Priamo, the second-pillar pension fund for the Italian public transport industry, has awarded Payden & Rygel Investment Management with a €200m global bond mandate.
The US-based asset management company, which specialises in active management of global fixed income portfolios, has so far won a total of 14 mandates for Italian clients, said Nicolò Piotti, head of business development for continental Europe at Payden & Rygel.
Joan Payden, president and CEO of Payden & Rygel, added: “[Our] expertise in managing global fixed income portfolios, and our ability to offer tailored investment solutions that meet the specific needs of institutional entities, including broad diversification, liquidity, and ESG factors made an important contribution to our selection [by Priamo]”.
Fondapi welcomes alternative investment proposals
The board of directors of the pension fund for small and medium-sized companies, Fondapi, has issued a notice asking to submit an expression of interest to manage indirect alternative investments for its crescita and prudente investment options. Interested parties can apply by 30 April.
Fondapi stressed that the notice does not constitute the start of a procedures to tender a mandate. However, the fund can decide to proceed to select a manager after receiving expressions of interests.
The scheme would ultimately award a mandate to handle alternative investments through Gefia – companies authorised to manage Alternative Investments Funds (AIFs) in Italy, in an European Union country or in a country that is not a member of the EU, or “institutional initiatives” with at least 50% of their assets invested in Italian private equity, private debt, infrastructure or real estate.
According to the notice, the manager would invest up to 5% of the fund’s total assets worth €874m. The fund would welcome applications taking into account the integration of ESG factors in the investment process.
Pension fund trio invests in real economy
Arco Fondo Pensione, the pension fund for the employees in the wood, forestry and furniture manufacturing sector, the Trentino-Alto Adige/Südtirol regional pension fund Laborfonds and the contractual pension fund for employees in the utilities sector, Fondo Pensione Complementare Pegaso, have committed €68m to the Real Economy Project.
Cassa Depositi e Prestiti (CDP), the state-owned investment bank, the pension fund association Assofondipensione and asset management company Fondo Italiano d’Investimento launched the Real Economy Project in December 2019.
The pension funds have deployed capital to invest in companies through fund-of-funds vehicles for private equity and private debt investments.
Arco has committed €24.4m, split equally between the two asset classes.
Laborfonds has deployed €30m in total, including €20m in private debt and €10m in private equity, while Pegaso contributed with €14.3m – €10m in private debt and €4.3m in private equity.
The asset management company Fondo Italiano d’Investimento, in which Cassa Depositi e Prestiti (CDP) Equity holds a majority stake, manages both fund-of-funds – Private Equity Italia and Private Debt Italia.
The Private Equity Italia fund-of-funds has a target size of €600m for investments in Italian small and middle-sized (SMEs) firms through holdings in other close-ended investment funds.
The Private Debt Italia fund-of-funds, with a target size of €500m, has the primary goal to support SMEs by investing in funds or other vehicles focused on debt financial instruments issued by SMEs.
CDP has so far invested €550m – €300m in the private equity fund-of-funds and €250m in the private debt fund-of-funds.
Alifond tenders garantito mandate
The second-pillar scheme for employees of the Italian food industry, Alifond, has tendered a mandate to manage its garantito investment option.
The mandate will be for a period of five to 10 years and the selected manager is required to achieve returns in line with the revaluation rate of the severance pay Trattamento di Fine Rapporto (TFR).

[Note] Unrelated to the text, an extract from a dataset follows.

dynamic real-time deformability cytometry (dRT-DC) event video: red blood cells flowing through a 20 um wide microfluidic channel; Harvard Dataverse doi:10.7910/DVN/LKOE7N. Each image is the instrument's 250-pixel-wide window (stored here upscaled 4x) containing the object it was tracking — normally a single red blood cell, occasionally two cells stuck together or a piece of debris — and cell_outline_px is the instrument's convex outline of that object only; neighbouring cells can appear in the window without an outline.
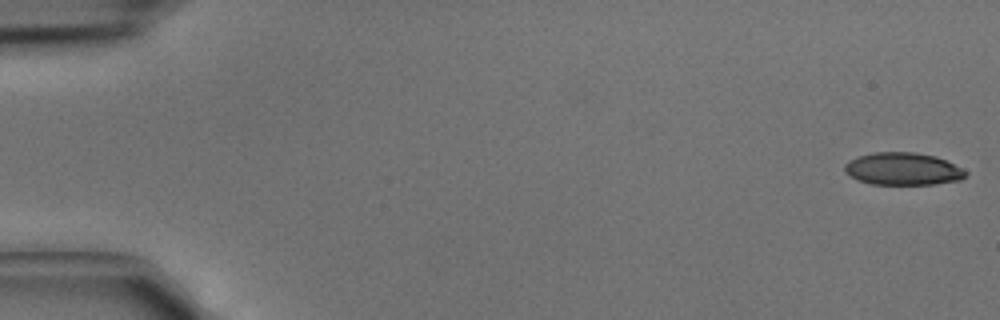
{"species": "common noctule bat (a hibernating species)", "species_latin": "Nyctalus noctula", "temperature_condition": "cold", "stored_images_in_passage": 4, "camera_frame_rate_fps": 3000, "um_per_image_px": 0.085, "animal": {"sex": "male", "body_mass_g": 15.6}, "frame": {"image": 1, "passage_image": 1, "time_ms": 0.0, "image_size_px": [1000, 320], "cell_outline_px": [[968, 172], [960, 180], [936, 184], [872, 184], [856, 180], [848, 176], [844, 172], [844, 164], [848, 160], [856, 156], [872, 152], [912, 152], [936, 156]], "centroid_in_image_um": [76.66, 14.35], "position_along_channel_um": 8.3, "area_um2": 23.0}}
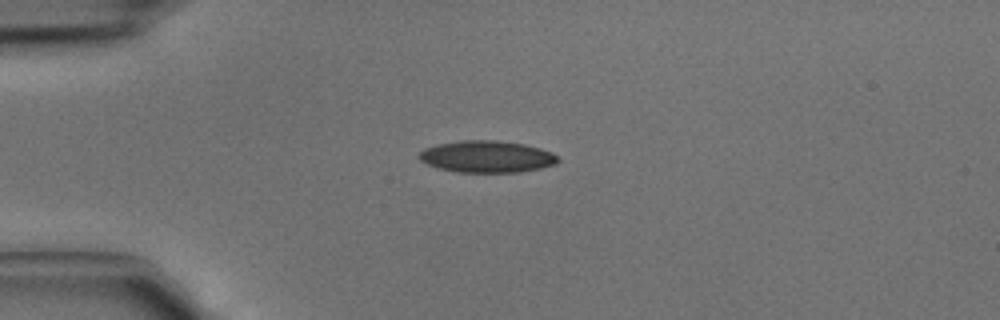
{"frame": {"image": 2, "passage_image": 4, "time_ms": 1.0, "image_size_px": [1000, 320], "cell_outline_px": [[560, 160], [556, 164], [540, 168], [520, 172], [456, 172], [440, 168], [428, 164], [420, 160], [416, 156], [424, 148], [436, 144], [460, 140], [496, 140], [524, 144], [540, 148], [552, 152]], "centroid_in_image_um": [41.37, 13.31], "position_along_channel_um": 43.6, "area_um2": 25.84}}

The deadline for applications is 30 April.
The garantito option – which is worth €219m out of the fund’s €1.65bn in total assets – will receive severance pay (TFR) funds in addition to money the fund allocates for pension pay-outs for early retirement under the Rendita Integrativa Temporanea Anticipata (RITA) scheme.
The investment option is currently managed through a convention expiring on 31 July under the code of private insurance. Alifond caters to 9,745 members.

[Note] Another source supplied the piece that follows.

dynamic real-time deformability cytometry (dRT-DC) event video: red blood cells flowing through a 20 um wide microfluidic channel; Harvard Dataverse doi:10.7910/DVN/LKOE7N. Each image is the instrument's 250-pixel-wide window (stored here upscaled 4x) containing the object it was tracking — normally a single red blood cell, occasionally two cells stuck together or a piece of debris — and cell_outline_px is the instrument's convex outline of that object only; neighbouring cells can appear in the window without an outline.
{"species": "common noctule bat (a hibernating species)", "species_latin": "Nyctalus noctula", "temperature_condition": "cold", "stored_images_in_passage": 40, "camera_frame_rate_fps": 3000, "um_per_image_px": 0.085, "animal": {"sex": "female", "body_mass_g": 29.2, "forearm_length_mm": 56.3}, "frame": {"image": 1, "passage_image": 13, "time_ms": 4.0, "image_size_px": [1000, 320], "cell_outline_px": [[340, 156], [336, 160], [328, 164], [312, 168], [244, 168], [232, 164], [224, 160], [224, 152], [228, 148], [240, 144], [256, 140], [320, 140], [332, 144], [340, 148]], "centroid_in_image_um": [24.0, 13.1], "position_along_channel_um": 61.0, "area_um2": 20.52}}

Veneto’s scheme delivers negative performance
Solidarietà Veneto, the pension fund for the workers in the Veneto region, has posted a negative performance in February for its dinamico, reddito, prudente and its garantito TFR investment funds in February.
The dinamico fund has posted -0.17% in February and -0.90% from the start of the year against a 0.33% benchmark.
The reddito fund recorded -0.20% in February, hit by a weak bond market especially in the US, partially offset its diversified portfolio, it said.
The prudente posted -10% in February, -18% from the beginning of the year, above its benchmark of -0.37%.
The garantito TFR recorded -0.50% in February, and a year-to-date result of -0.80% against a 0.07% benchmark and 2.17% for 2020.